Özellikle üretim hattında çalışan işçiler, cam elyaf ve epoksi reçinelerle doğrudan temas ettikleri için zehirlenme, solunum yolu hastalıkları ve cilt rahatsızlıklarına maruz kalıyor. Geçtiğimiz yıllarda benzer kimyasallara bağlı birçok iş kazasının yaşandığı biliniyor. Ancak şirketin iş güvenliği tedbirlerini artırmak yerine üretim hızını artırmaya dönük uygulamalarını sürdürmesi, işçiler arasında büyük bir öfkeye neden oldu.

13 Mayıs’ta Grev Başlıyor

Petrol-İş Sendikası çatısı altında örgütlenen işçiler, tüm bu dayatmalar karşısında grev kararı aldı. 13 Mayıs tarihinde iki fabrikada da grev pankartları asılacak. Grev kararının ilan edilmesiyle birlikte işçiler arasında büyük bir dayanışma havası oluşurken, birçok demokratik kitle örgütü ve siyasi parti de işçilere destek mesajı yayınladı.

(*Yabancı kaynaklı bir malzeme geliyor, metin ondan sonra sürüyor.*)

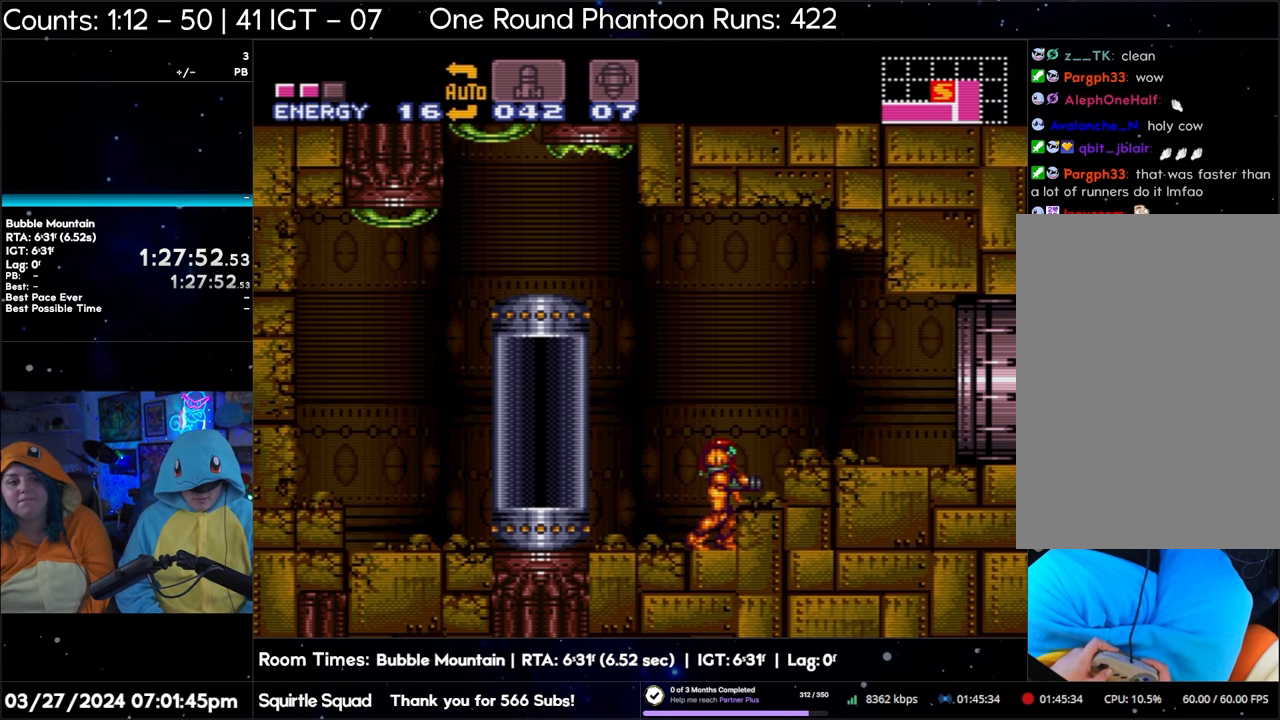
{"buttons": ["DPAD_RIGHT"], "events": [[50, "DPAD_RIGHT", "up"], [217, "B", "down"], [367, "DPAD_RIGHT", "down"], [383, "B", "up"]]}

EMEP Milletvekili Sevda Karaca da bu destek mesajlarından birini verdi. Karaca, sosyal medya üzerinden yaptığı açıklamada, “Gelsin grev halayı, görsün işçiyi güçsüz sayan uluslararası sermaye kararlılığı!” ifadeleriyle hem mücadeleye destek verdi hem de TPI yönetiminin işçileri hafife alan yaklaşımını eleştirdi.

Uluslararası Sermayenin Sömürü Rejimi

TPI Kompozit, yalnızca Türkiye’de değil, dünya genelinde işçi haklarını ihlal eden uygulamalarıyla tanınıyor. Özellikle gelişmekte olan ülkelerde düşük maliyetle üretim yapabilmek için çevre, iş güvenliği ve sendikal hakları göz ardı ettiği pek çok uluslararası rapora da yansımış durumda.

Uluslararası sendikal ağlar, bu tarz çok uluslu şirketlerin, düşük sendikalaşma oranlarına ve zayıf iş yasalarına sahip ülkelerde faaliyet göstermesini “modern sömürgecilik” olarak tanımlıyor. Türkiye’deki örnek de bu çerçevede değerlendiriliyor. TPI’nin Türkiye’deki işçileri, küresel kâr maksimizasyonu uğruna adeta tüketilen emek gücünün sembolü haline gelmiş durumda.

Grev, Sadece Ücret Değil, Onur Mücadelesi

TPI işçilerinin grevi, yalnızca ekonomik taleplerle sınırlı değil; aynı zamanda sendikal hakların tanınması, insan onuruna yaraşır çalışma koşullarının sağlanması ve iş güvenliğinin bir hak olarak kabul edilmesi yönünde de bir mücadele.

Bu grev, yerli ve yabancı sermayeye karşı işçi sınıfının sınır tanımayan ortak direnişinin bir örneği olabilir. Petrol-İş Sendikası’nın çağrısıyla büyüyen bu mücadele, Türkiye’de sendikal örgütlenmenin önündeki engelleri bir kez daha tartışmaya açarken, uluslararası kamuoyunu da emek sömürüsü karşısında sorumluluk almaya çağırıyor.

Bir Grevden Daha Fazlası

TPI Kompozit grevi, 1 Mayıs’ın hemen ardından Türkiye’de işçi sınıfının yükselen sesinin somut bir örneği olarak tarihe geçebilir. Bu grev aynı zamanda, sendikal bürokrasinin sessizliğine, sermayenin pervasızlığına ve siyasi iktidarın işçi karşıtı politikalarına karşı işçilerin “yeter artık” dediği bir dönüm noktası olabilir.

13 Mayıs’ta başlayacak grev, yalnızca TPI işçilerinin değil, güvencesizliğe, düşük ücretlere ve sömürüye karşı sesini yükselten tüm emekçilerin grevi olacak.